Born in the shadows of Philly’s concrete pulse and raised in Gaithersburg, Maryland, Talmadge Hugh Lamont Whitaker Jr., better known as T. Witz, isn’t just another underground rapper — he’s a self-made builder, a grief-forged craftsman, and a relentless voice for those who create in the face of silence. One of ten siblings, Witz grew up in the kind of noise that molds you or breaks you. When he lost his younger brother Terrence in 2013, it didn’t end him — it lit something. Instead of folding, he turned hardship into hymns, mixing his own tracks, launching a business, and moving with calculated fire. If you’ve been sleeping on the name, “Don’t Feed The Trolls” is your rude awakening.

“Don’t Feed The Trolls” is the war cry of someone who’s been too generous with their energy. It’s a song that rises out of frustration — not the type that simmers quietly, but the kind that kicks down your door and throws your doubts into the street.
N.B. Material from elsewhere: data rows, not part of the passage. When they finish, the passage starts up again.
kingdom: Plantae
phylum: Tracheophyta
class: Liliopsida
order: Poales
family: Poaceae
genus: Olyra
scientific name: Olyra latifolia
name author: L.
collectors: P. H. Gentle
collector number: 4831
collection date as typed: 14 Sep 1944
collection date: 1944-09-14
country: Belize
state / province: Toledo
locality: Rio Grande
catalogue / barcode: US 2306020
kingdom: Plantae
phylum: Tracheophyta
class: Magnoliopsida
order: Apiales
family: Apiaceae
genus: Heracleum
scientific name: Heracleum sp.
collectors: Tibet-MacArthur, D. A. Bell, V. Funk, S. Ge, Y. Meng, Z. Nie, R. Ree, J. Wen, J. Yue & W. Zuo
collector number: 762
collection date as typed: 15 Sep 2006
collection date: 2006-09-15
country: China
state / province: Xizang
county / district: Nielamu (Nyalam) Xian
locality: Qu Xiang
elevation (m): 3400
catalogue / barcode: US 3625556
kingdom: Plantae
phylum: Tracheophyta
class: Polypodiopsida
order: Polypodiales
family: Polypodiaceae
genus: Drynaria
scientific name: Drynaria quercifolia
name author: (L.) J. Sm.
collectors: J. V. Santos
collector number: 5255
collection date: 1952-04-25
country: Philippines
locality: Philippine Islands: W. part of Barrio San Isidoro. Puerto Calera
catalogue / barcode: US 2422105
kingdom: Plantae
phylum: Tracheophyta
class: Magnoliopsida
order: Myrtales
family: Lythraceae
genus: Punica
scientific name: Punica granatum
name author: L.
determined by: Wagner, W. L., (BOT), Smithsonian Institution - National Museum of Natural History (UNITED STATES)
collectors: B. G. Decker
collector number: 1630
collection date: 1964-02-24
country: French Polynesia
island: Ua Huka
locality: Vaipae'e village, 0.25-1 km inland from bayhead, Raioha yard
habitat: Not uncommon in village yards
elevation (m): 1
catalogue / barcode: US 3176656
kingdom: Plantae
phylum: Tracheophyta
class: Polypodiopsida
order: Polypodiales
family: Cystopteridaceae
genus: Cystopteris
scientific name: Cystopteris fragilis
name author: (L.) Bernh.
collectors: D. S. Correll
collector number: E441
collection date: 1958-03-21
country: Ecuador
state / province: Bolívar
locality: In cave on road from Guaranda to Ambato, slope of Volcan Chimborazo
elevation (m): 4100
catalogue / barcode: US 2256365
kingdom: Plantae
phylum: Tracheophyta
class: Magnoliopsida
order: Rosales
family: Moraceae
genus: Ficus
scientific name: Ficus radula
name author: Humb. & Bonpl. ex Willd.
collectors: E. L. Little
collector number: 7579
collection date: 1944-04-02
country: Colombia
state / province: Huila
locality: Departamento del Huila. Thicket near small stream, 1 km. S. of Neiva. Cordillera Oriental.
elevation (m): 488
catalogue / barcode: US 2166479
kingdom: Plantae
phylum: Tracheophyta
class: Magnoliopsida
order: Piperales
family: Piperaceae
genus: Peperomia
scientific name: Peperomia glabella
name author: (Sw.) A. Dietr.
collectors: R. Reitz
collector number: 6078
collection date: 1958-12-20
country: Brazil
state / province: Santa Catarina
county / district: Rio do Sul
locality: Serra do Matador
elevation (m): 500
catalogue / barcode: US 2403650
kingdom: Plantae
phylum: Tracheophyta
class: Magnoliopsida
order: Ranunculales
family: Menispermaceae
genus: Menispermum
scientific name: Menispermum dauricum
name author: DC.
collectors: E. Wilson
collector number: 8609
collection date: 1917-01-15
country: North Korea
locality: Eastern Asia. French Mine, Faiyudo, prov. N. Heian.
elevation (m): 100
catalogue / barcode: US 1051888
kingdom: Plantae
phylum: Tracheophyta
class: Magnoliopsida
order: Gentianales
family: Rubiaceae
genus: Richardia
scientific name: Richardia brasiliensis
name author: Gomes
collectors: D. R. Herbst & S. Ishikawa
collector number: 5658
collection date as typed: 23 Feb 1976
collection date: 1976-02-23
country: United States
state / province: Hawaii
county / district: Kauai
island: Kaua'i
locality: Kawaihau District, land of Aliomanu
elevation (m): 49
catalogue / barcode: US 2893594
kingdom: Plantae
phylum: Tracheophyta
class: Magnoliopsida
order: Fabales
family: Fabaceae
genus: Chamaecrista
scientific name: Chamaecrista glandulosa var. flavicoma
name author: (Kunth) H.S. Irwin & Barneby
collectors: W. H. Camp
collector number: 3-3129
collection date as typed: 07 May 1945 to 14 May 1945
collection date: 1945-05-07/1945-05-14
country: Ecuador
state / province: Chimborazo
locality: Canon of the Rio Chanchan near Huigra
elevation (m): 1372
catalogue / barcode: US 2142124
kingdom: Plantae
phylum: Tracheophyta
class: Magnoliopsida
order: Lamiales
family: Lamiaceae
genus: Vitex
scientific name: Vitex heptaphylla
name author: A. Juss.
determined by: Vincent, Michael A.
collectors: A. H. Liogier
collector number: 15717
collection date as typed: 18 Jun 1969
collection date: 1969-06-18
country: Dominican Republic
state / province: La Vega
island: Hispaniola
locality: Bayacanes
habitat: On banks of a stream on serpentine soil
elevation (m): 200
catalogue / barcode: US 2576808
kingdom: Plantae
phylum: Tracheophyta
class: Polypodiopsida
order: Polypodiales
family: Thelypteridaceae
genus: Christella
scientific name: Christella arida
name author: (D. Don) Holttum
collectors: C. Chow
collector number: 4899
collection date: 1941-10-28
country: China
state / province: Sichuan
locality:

T. Witz isn’t here for cheap applause or online algorithms. He’s here to let the vultures know: this spirit doesn’t feast on validation.
Using a gritty boom bap skeleton layered with autotuned vocals (used strategically, not sloppily), the track oscillates between internal declaration and external confrontation. The autotune gives his delivery an uncanny texture — part emotional armor, part digital distortion — almost as if to say, you won’t recognize the real me anyway. It’s not trying to be perfect. It’s trying to be heard.
The theme of social media burnout lingers beneath every bar. The trolls Witz references aren’t just random haters. They’re symbolic of the parasitic noise that comes with constantly putting yourself out there — people who ignore your grind, then scoff at your glow-up. This isn’t just about clapping back at online negativity; it’s about learning to withhold your light from those who refuse to grow. The opening line, “Grand rising…” sets the tone — not as a performative greeting, but as a daily ritual of resistance. Every day he chooses to rise is a refusal to quit.
What truly sets this track apart, though, is the rebellious joy embedded in its defiance. Witz doesn’t sound broken by the hate. He sounds lifted. Fueled. There’s a lesson here that sits deeper than the beat: sometimes the most powerful protest is not feeding the fire. Joy is resistance. Joy is reclamation. Joy is not for sale.